Steve-Evolving: Open-World Embodied Self-Evolution via Fine-Grained Diagnosis and Dual-Track Knowledge Distillation
2026-03-13 • Artificial Intelligence
Artificial Intelligence
AI summaryⓘ
The authors present Steve-Evolving, a system for robots or agents that need to complete long and complex tasks. Instead of focusing on one-step actions, their approach organizes experiences in detail and learns from both successes and failures. They create a structured memory of attempts, diagnose what went right or wrong, and turn this into skills or rules to avoid mistakes. These are then used by a planner that constantly updates itself without changing its underlying model. Tests in Minecraft showed it works better than methods that don't update with new experience.

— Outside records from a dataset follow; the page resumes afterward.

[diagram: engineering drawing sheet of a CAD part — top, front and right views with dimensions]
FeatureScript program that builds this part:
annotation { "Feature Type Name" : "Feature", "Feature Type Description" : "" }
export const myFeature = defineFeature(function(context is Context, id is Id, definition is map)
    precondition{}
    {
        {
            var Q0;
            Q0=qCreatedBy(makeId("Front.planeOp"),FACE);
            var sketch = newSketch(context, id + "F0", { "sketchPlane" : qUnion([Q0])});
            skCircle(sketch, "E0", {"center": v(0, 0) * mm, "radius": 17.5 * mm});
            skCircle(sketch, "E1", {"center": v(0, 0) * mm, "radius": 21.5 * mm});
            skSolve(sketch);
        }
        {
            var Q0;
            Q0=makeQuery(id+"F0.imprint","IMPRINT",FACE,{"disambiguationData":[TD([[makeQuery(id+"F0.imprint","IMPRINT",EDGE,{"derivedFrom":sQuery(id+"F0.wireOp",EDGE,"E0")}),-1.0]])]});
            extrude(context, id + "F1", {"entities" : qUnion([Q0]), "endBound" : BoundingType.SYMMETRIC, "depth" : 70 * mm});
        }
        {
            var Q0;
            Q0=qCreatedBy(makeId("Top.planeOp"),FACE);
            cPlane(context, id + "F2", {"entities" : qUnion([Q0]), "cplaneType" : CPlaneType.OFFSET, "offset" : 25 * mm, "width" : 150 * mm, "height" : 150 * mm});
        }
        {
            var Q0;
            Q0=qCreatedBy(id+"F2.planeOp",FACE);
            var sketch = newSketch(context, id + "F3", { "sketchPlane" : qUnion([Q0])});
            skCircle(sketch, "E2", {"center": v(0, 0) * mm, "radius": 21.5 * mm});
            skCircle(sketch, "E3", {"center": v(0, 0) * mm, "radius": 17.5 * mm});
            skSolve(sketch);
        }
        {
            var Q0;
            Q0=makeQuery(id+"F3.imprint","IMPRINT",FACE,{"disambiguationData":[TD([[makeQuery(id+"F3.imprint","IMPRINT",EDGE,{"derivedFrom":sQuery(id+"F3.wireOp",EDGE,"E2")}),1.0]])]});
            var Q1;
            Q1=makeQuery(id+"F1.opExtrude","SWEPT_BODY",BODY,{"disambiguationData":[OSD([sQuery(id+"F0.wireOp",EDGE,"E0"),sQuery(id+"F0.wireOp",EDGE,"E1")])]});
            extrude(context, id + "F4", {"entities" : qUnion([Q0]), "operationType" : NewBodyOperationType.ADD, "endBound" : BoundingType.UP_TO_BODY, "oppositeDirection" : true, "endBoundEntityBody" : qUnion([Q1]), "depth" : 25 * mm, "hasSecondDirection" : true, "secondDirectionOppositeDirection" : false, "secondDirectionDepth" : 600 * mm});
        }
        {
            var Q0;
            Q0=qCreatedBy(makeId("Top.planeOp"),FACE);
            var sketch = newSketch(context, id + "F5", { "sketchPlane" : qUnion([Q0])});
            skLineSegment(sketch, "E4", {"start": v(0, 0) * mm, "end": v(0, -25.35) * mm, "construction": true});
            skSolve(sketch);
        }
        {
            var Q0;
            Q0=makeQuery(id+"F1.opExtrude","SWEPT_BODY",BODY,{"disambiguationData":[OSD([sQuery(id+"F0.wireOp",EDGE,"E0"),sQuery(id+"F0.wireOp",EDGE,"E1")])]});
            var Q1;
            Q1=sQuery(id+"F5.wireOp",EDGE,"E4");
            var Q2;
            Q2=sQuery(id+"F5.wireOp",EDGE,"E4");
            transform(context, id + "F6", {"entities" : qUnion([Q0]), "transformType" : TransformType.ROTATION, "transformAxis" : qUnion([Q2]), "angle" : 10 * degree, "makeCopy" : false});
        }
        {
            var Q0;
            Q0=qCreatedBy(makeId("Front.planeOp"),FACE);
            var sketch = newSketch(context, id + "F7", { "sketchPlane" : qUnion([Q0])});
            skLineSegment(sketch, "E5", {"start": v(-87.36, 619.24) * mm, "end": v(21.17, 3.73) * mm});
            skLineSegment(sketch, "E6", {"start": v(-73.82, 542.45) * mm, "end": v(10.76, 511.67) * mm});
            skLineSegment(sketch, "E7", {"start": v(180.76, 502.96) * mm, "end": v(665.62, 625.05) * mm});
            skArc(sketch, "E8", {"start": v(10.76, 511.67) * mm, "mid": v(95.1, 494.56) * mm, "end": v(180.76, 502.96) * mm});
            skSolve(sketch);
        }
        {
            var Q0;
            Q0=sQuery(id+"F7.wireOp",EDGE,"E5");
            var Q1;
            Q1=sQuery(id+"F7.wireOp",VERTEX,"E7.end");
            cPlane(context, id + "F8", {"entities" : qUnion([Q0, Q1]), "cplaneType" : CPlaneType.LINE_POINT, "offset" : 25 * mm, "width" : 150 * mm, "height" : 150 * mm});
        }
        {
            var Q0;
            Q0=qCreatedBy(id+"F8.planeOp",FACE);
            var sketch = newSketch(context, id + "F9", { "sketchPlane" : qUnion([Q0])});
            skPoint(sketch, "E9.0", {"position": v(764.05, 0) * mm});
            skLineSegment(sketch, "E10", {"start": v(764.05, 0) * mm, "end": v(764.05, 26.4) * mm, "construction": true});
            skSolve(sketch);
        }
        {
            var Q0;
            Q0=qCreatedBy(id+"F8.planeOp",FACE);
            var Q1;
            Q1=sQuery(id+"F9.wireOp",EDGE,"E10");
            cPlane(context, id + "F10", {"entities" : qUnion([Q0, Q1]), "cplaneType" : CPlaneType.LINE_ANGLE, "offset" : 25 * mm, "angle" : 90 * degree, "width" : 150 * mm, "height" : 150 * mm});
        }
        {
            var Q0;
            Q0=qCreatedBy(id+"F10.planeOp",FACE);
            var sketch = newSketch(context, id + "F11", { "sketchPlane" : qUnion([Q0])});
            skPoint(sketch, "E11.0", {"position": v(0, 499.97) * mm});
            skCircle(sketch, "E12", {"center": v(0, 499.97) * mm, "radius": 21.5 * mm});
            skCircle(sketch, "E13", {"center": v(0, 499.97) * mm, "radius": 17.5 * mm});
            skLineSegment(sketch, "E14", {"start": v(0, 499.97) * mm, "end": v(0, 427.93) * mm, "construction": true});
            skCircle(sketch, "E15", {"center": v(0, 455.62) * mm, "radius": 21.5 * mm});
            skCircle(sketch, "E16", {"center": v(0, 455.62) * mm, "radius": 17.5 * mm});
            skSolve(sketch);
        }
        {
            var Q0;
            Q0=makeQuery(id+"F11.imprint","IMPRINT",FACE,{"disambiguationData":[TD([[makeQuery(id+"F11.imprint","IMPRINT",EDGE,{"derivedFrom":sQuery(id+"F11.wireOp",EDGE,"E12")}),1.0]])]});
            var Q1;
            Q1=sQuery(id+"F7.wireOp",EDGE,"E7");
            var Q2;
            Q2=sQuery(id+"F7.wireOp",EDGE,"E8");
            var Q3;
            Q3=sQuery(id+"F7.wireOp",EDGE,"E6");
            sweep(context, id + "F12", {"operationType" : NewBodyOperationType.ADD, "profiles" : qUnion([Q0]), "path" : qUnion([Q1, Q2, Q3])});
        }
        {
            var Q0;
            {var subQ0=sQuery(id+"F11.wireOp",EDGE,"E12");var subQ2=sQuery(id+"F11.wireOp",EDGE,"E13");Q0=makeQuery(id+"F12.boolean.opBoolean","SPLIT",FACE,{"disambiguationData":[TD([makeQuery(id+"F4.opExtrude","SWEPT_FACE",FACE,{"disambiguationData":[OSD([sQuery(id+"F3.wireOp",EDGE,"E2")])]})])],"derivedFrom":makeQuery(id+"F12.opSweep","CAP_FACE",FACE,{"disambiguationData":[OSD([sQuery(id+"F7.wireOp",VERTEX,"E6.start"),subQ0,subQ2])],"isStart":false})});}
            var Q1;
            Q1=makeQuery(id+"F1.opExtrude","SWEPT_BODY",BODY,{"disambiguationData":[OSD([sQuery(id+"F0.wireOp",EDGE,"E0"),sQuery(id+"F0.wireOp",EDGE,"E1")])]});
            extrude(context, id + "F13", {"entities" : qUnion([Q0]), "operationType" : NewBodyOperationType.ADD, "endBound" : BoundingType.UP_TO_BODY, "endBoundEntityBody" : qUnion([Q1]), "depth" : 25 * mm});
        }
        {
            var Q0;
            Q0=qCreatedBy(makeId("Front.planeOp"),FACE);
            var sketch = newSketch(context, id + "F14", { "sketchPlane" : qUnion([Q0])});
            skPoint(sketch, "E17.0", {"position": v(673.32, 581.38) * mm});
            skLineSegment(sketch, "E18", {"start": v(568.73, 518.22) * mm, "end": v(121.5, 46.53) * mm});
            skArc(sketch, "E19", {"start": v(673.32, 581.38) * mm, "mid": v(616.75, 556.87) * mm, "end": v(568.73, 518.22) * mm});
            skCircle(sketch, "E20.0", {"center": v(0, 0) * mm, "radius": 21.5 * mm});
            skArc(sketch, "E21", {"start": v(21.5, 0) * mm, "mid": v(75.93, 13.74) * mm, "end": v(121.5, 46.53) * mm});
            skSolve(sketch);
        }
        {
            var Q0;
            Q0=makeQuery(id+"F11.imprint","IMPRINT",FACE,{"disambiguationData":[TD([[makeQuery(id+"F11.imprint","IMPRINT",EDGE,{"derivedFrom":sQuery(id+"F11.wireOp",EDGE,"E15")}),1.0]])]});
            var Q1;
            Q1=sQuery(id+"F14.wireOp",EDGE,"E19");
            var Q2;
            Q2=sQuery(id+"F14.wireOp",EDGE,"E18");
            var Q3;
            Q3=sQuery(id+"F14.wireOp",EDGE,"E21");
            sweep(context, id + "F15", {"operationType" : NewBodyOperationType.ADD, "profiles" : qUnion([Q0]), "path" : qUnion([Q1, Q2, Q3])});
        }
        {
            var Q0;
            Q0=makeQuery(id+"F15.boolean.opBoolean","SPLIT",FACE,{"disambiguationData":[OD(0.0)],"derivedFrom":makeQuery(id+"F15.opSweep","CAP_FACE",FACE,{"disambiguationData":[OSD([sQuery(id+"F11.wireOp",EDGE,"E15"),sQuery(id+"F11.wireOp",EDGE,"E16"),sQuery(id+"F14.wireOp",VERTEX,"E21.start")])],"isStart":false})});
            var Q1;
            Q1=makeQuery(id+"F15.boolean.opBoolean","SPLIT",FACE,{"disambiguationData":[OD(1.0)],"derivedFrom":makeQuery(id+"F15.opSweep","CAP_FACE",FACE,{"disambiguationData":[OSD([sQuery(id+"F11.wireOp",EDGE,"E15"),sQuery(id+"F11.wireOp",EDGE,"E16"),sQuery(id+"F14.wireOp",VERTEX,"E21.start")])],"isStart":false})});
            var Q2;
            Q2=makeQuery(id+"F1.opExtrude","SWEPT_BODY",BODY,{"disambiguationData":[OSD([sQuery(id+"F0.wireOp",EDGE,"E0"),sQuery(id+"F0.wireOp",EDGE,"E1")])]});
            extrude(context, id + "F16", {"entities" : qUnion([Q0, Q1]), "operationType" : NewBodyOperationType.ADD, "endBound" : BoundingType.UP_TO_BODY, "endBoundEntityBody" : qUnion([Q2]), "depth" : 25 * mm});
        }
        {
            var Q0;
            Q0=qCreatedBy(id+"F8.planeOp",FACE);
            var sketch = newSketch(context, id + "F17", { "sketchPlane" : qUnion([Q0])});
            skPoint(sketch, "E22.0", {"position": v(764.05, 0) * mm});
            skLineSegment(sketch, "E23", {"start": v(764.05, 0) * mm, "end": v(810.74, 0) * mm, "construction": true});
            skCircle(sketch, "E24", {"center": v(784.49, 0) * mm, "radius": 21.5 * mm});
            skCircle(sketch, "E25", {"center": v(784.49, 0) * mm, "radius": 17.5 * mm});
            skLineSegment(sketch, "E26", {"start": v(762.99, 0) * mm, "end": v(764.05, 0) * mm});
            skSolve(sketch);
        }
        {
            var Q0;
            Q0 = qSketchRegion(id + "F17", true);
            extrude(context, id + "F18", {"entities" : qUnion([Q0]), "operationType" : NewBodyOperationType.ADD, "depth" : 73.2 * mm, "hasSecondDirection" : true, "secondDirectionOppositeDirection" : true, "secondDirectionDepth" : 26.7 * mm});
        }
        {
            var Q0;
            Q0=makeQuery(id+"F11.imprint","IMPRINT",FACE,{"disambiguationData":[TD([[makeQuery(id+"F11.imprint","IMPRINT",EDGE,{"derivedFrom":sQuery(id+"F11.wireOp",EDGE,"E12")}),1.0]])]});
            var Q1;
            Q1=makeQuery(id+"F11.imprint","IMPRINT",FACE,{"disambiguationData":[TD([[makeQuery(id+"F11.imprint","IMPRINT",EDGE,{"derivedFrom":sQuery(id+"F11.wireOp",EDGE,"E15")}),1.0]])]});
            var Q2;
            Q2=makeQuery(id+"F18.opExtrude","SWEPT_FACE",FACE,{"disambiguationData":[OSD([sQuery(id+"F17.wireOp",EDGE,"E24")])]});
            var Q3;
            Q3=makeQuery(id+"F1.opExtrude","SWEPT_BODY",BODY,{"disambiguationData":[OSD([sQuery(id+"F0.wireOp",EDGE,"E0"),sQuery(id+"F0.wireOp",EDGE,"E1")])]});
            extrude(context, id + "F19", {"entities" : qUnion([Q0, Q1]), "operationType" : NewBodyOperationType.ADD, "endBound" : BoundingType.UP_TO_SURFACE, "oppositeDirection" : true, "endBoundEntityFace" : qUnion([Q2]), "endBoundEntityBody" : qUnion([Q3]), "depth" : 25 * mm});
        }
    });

open-world agentslong-horizon tasksexperience distillationknowledge distillationexecution diagnosisself-evolving frameworkreinforcement learningskill generalizationclosed-loop controlMinecraft AI
Authors
Zhengwei Xie, Zhisheng Chen, Ziyan Weng, Tingyu Wu, Chenglong Li, Vireo Zhang, Kun Wang
Abstract
Open-world embodied agents must solve long-horizon tasks where the main bottleneck is not single-step planning quality but how interaction experience is organized and evolved. To this end, we present Steve-Evolving, a non-parametric self-evolving framework that tightly couples fine-grained execution diagnosis with dual-track knowledge distillation in a closed loop. The method follows three phases: Experience Anchoring, Experience Distillation, and Knowledge-Driven Closed-Loop Control. In detail, Experience Anchoring solidifies each subgoal attempt into a structured experience tuple with a fixed schema (pre-state, action, diagnosis-result, and post-state) and organizes it in a three-tier experience space with multi-dimensional indices (e.g., condition signatures, spatial hashing, and semantic tags) plus rolling summarization for efficient and auditable recall. To ensure sufficient information density for attribution, the execution layer provides compositional diagnosis signals beyond binary outcomes, including state-difference summaries, enumerated failure causes, continuous indicators, and stagnation/loop detection. Moreover, successful trajectories of Experience Distillation are generalized into reusable skills with explicit preconditions and verification criteria, while failures are distilled into executable guardrails that capture root causes and forbid risky operations at both subgoal and task granularities. Besides, Knowledge-Driven Closed-Loop Control retrieved skills and guardrails are injected into an LLM planner, and diagnosis-triggered local replanning updates the active constraints online, forming a continual evolution process without any model parameter updates. Experiments on the long-horizon suite of Minecraft MCU demonstrate consistent improvements over static-retrieval baselines.